Many years ago, when I stepped into Chartres Cathedral, I felt for the first time a connection to the mysteries of the labyrinth.
Since that first visit to France, I’ve been drawn back several times. With each return the richness, complexity, and beauty of this Gothic cathedral and its labyrinth have inspired me to further explore the profound impact of the art of creating intentional space on humankind.
Years later while working on my doctorate, I walked a simple labyrinth design painted on a courtyard. Once again, my life was deeply changed. I wanted to know: Who first made these labyrinths? Where did they come from? And, how were they used? Even after many years, I am still in awe of these ancient archetypal mandalas. Though I do not know the answers, these questions have led me far and wide and home again. The explorations have honed my skills as a labyrinth architect, bringing my perspective and expertise to my designs and installations. I used the Santa Rosa Labyrinth© (an internationally recognized original labyrinth design that I created in 1997) in my doctoral research at the Institute of Imaginal Studies/ Meridian University, to explore and demonstrate the psychological significance of the labyrinth. My research focused specifically on the relevance of the life-long process of individuation with particular attention to the transitional period of adolescence using the labyrinth as a container for these explorations.
The labyrinth is a vibrant flowerbed of creation and the perfect place to plant seeds for the future.
/ Lea goode-Harris, PhD /
Over the years I have created many traditional and contemporary labyrinth installations for both public and religious organizations, corporations, and individuals throughout the United States and internationally.
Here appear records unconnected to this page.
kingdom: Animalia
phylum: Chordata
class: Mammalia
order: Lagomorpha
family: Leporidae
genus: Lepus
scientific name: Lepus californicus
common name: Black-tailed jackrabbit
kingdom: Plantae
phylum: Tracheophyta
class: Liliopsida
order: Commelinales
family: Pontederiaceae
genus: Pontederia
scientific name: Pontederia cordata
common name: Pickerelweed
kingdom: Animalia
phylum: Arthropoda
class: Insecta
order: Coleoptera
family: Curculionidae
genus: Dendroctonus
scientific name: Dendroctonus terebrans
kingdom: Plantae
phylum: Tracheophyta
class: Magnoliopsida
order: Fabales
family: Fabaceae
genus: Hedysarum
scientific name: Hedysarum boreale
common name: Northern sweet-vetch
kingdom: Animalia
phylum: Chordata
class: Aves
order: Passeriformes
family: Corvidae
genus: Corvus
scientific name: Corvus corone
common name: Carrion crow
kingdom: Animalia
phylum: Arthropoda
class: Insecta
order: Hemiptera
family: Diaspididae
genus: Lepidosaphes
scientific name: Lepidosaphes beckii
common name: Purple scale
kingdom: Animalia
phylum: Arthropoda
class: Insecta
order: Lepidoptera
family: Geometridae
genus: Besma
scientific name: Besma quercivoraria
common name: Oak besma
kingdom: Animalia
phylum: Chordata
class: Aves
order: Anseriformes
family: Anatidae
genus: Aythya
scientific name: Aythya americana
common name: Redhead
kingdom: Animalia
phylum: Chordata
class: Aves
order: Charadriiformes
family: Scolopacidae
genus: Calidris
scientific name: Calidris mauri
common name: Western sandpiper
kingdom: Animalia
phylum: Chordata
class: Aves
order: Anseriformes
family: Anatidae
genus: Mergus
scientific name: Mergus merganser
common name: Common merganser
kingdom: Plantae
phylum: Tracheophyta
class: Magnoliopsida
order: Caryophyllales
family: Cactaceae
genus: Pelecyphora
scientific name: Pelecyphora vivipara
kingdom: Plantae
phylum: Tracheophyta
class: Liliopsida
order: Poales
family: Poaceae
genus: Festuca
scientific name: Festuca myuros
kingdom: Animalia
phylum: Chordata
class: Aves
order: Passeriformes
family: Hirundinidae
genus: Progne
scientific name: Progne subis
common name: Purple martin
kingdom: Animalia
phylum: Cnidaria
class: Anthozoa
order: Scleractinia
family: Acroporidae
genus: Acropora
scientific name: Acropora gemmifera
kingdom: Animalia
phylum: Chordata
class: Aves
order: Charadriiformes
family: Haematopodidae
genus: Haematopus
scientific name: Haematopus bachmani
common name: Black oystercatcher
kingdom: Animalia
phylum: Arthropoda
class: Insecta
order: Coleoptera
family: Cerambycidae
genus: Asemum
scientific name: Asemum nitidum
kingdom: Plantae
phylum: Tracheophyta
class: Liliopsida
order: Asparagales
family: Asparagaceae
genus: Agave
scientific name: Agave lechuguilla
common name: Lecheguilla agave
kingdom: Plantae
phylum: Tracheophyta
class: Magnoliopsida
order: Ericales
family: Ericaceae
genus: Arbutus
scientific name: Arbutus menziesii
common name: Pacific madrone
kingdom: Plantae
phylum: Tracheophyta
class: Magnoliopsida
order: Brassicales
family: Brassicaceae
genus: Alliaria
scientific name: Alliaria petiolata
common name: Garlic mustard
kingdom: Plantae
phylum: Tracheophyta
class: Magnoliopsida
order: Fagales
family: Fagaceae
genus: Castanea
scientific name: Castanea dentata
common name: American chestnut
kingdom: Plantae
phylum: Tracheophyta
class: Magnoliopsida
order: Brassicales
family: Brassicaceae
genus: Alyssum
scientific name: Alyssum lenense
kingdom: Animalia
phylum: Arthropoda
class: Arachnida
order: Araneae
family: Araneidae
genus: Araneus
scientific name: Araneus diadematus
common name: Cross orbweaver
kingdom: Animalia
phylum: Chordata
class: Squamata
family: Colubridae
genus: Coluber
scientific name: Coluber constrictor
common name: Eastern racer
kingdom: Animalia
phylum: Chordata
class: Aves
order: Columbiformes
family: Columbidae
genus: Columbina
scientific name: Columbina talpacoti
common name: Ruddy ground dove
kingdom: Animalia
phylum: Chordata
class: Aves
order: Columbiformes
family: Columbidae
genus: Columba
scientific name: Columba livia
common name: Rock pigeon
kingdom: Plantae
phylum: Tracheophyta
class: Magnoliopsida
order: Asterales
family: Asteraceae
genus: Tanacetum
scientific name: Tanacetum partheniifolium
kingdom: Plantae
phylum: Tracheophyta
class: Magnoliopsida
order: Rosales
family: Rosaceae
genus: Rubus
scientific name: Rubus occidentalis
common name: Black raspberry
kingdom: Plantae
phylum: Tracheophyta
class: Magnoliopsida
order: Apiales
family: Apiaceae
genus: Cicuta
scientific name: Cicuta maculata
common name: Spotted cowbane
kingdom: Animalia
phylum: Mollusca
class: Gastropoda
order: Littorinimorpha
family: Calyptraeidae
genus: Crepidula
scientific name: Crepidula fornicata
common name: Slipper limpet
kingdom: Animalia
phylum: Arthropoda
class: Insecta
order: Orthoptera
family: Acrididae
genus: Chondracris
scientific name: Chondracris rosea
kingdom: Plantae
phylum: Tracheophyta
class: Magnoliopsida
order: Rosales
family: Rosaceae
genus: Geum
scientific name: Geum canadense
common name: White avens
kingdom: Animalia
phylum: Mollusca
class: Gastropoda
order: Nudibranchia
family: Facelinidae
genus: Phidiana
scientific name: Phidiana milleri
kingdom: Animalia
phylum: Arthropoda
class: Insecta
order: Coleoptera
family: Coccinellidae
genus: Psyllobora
Included among them are: the Santa Rosa Labyrinth©, the SNOOPY™ Labyrinth for the Charles M. Schulz Museum, the Ladybug Labyrinth book for children (and adults).
My Santa Rosa Labyrinth design was installed on the first green roof-top garden in the United States by the American Psychological Association in Washington, DC. I have given classes and experiential labyrinth talks at Universities, Junior Colleges, High Schools, and to numerous organizations. I was the keynote speaker at the 4th annual New England Labyrinth Guild Festival in 2005, the Northwest Labyrinth Gathering in 2007, and one of the three-featured speakers at the 2009 International Labyrinth Society Gathering.
APA Santa Rosa Labyrinth
The Snoopy Labyrinth
Rock Labyrinth - Private Residence
Labyrinths find their own way in the world, we are only their handlers.
/ Robert Ferré, Master Labyrinth Builder /
Decades ago Lea and I had many discussions about labyrinths: their origins, our obligation to make them, nurture them, and keep them safe. Together we made decisions about finalizing the Santa Rosa pattern, about a license to reproduce it, and about other matters pertaining to making labyrinths as a business, but in fact, none of that is the main story. The underlying motivation was always how to get out of our own way and let the power and potential of the labyrinth shine through.
Lea recognized that being the originator and caretaker of a labyrinth is both an awesome honor and a great responsibility, a holy appointment that transcends ego and personality. It requires a person of sensitivity, openness, compassion and, yes, love. No one represents these qualities better than Lea. Clearly she was chosen by some higher power and for good reason. Her work, her creativity, and her glorious personhood speak for themselves. But wait, I think I have it backwards. It has really been the labyrinth that has taken care of Lea all these years, a match made in heaven manifested beautifully in the world.